Emma smiles at me. Her stomach gurgles.

“She’s in an industrial-size diaper, right?”

“Baby roulette, dude. You want to hold her, you take the consequences.”

I eyeball the blond-haired, round-cheeked cutie.

She smiles so big that drool drips down her fingers and arms, and she pumps her chubby legs.

The elevator dings, and I rise.

Because odds are good that’s my mom. She’s been dropping by once or twice a day—usually with food, because she loves me—and she’s a master at baby diapers.

Another ominous sound comes from Emma’s midsection. She screws up her lips and mouth, and oh, fuck, here we go.

I rush toward the kitchen and the penthouse entrance, and as soon as I see a body, I shove Emma toward it. “Hey. Baby?”

A single blink too late, I realize my mistake.

That’s not my mom.

Or my sister.

Or even Charlie, who would probably turn around and take my credit card back to the store, because Emma does, indeed, have an intestinal disorder, and she lets it all go as soon as Sarah latches onto her.

It’s a long, slow-drawn-out letting go, and that’s not an industrial-strength diaper, but that is definitely sheer and utter horror on Sarah’s face while she silently asks me what in the holy hell I’ve done now.

Fuck.

I just handed my fake girlfriend a baby poop bomb.

And it went off.

All.

Over.

Her.

“Oh, fungusbubbles,” I croak out.

And if that look on her face is any indication, those will be the last words I ever utter.





Twenty-One





Sarah



So far today, I’ve learned many, many things.

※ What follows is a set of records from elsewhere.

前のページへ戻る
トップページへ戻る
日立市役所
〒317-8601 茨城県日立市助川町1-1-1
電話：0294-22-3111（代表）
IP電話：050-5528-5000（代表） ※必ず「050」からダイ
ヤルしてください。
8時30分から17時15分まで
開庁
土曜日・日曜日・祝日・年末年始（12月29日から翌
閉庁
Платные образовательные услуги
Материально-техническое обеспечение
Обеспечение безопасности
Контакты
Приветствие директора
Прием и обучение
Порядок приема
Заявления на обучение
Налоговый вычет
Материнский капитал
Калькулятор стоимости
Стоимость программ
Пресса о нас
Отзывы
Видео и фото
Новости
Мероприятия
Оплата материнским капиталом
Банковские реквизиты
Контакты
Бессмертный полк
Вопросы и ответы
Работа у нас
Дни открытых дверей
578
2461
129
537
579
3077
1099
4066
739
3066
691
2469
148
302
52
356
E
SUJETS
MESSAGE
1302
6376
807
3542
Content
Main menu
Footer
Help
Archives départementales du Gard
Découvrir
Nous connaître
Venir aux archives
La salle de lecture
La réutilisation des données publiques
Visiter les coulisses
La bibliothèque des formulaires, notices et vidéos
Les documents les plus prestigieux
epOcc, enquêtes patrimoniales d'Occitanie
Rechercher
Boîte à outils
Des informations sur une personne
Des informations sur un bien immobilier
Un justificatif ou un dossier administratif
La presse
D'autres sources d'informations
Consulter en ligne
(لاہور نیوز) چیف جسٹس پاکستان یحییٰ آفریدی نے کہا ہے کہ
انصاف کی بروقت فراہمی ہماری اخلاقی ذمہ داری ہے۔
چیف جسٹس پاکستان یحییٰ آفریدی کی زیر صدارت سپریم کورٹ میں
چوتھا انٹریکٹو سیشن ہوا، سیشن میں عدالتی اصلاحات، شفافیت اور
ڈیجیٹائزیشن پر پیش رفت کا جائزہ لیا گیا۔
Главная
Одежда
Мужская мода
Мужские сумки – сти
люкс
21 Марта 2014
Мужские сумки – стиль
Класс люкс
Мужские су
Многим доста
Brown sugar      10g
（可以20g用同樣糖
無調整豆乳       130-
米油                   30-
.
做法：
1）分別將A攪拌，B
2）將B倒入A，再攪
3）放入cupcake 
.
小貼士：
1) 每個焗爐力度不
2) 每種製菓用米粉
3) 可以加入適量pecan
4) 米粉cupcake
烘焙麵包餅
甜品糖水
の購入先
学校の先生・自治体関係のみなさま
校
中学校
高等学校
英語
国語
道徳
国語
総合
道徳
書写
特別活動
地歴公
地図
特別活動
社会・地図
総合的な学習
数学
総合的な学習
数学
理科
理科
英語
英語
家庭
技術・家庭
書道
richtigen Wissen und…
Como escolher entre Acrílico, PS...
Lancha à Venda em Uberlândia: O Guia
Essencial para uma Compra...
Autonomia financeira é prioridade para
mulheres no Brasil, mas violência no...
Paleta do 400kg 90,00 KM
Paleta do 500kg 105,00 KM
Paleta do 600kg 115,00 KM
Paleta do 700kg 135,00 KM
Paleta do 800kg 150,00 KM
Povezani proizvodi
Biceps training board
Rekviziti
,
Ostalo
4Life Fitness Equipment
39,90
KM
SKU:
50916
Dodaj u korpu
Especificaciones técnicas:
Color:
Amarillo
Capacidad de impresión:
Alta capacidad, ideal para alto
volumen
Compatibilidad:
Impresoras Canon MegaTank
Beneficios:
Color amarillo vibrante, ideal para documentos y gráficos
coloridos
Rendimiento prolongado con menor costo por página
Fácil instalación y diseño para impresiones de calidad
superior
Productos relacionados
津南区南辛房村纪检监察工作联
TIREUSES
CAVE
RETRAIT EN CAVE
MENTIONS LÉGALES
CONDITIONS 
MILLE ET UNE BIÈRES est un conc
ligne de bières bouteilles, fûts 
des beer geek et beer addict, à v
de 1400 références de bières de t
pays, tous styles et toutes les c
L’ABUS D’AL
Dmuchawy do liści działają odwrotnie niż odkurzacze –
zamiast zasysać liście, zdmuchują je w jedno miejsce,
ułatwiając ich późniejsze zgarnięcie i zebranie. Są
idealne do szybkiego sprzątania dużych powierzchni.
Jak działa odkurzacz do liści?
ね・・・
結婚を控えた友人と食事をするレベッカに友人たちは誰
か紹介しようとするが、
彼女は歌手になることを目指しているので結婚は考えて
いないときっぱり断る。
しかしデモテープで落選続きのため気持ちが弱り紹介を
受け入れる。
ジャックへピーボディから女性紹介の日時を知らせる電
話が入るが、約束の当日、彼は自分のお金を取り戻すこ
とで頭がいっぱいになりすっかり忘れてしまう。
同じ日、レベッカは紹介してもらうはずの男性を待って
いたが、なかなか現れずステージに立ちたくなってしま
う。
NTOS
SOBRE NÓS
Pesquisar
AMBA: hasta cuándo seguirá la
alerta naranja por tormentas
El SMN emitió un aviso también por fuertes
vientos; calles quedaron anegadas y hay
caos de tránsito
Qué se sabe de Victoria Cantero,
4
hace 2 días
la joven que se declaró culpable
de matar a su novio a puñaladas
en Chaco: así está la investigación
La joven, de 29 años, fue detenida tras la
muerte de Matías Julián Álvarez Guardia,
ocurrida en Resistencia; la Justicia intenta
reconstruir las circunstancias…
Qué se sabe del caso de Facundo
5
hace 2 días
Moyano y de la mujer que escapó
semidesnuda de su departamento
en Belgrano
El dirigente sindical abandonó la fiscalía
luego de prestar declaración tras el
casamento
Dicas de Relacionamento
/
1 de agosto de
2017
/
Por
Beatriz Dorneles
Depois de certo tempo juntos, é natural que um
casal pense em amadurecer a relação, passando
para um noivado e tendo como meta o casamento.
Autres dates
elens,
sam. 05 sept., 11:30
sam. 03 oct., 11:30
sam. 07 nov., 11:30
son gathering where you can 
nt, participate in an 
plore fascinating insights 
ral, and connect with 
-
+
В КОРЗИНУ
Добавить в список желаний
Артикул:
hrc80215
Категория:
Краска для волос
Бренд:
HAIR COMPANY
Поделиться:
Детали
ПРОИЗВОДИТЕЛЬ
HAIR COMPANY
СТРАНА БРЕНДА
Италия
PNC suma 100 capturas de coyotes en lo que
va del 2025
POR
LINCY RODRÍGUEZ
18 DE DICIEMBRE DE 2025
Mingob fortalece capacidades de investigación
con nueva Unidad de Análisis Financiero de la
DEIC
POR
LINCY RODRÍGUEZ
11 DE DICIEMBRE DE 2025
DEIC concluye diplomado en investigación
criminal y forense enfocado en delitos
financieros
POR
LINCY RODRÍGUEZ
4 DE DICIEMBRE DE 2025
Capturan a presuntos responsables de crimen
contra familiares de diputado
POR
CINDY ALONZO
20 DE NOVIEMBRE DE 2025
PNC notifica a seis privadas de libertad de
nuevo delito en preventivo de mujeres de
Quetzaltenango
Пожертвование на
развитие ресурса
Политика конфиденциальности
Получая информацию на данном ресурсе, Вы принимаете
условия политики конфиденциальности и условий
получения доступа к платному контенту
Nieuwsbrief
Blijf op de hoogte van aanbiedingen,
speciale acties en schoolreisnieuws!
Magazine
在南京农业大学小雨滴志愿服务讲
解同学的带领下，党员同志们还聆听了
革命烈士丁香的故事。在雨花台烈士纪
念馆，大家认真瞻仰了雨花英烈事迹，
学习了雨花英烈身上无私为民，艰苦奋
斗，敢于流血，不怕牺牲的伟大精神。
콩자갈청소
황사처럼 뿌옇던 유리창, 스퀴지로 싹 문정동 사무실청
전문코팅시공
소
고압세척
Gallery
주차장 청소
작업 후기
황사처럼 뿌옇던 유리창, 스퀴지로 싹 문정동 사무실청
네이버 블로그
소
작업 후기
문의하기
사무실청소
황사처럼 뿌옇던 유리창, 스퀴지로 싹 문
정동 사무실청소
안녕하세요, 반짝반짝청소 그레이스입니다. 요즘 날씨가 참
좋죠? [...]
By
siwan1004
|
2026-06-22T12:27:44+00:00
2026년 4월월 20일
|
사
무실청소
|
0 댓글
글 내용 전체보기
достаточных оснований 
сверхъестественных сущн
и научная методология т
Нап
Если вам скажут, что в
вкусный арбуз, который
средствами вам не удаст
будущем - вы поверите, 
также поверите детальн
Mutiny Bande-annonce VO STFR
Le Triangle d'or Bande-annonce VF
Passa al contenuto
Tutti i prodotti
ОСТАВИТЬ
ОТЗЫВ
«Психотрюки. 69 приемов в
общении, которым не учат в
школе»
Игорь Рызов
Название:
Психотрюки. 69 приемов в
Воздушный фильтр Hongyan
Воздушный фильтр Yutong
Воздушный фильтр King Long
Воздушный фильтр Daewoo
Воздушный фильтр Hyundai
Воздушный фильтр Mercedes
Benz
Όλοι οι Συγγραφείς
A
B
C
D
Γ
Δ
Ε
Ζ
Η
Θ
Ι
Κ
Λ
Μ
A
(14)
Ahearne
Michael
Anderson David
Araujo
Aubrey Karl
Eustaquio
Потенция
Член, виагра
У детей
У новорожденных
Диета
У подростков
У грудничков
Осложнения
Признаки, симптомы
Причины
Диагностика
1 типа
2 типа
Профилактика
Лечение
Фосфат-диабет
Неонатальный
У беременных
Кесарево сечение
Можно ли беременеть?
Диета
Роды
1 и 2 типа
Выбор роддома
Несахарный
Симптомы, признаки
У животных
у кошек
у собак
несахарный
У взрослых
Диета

I’ve learned that it’s hard to concentrate at work with people talking about me shoving Beck’s face in a funnel cake and wanting to know if they can get his autograph, and also I guess I never would’ve picked you as his type.

I’ve learned my parents will drop by my office just to see your desk, sweetheart and that my father takes an obscene amount of joy in prepping for roles in public if it’ll embarrass me.

And now I’ve learned that Beck is king when it comes to winning wars.

“Are you shi—” I start, but he clamps a hand over my mouth.

“Virgin ears,” he hisses, and then his nose crinkles, and then I inhale and find out why, and— “Oh my god, what is that smell?”

We’re not alone.

Past the kitchen, there’s a toddler—preschooler?—running a model car up and down the floor-to-ceiling windows overlooking the park and the mountains while watching all of us with very serious blue eyes, and there’s also an adult male rolling on the ground laughing his ass off.

“I—you—here—we should—”

For once, Beck’s apparently at a loss for words.

Even made-up nonsense.

“I thought you were my mom,” he finally blurts.

The guy on the floor laughs harder.

“Do I look like your mother?”

Beck’s ears go pink. “No, I just—I wasn’t expecting you, and—not that you’re not welcome. You’re welcome. Anytime. Day or night. I—we should put her in the sink.”

The guy on the floor rolls to his hands and knees and makes an effort to stand up.

“She’s Tripp’s,” Beck adds with a head jerk at his other guest. “Really cute. Most of the time.”

His hands hang in mid-air like he’s afraid to take the dirty squirming toddler from me, but feels like he should, but isn’t sure where to grab on her soiled yellow dress.

Because the stuff shot everywhere.

Down her legs. Up her armholes. Up her neck.

Her sweet baby smile comes with a squeal, and she pumps her legs, which sends the stuff dripping all over my shoes.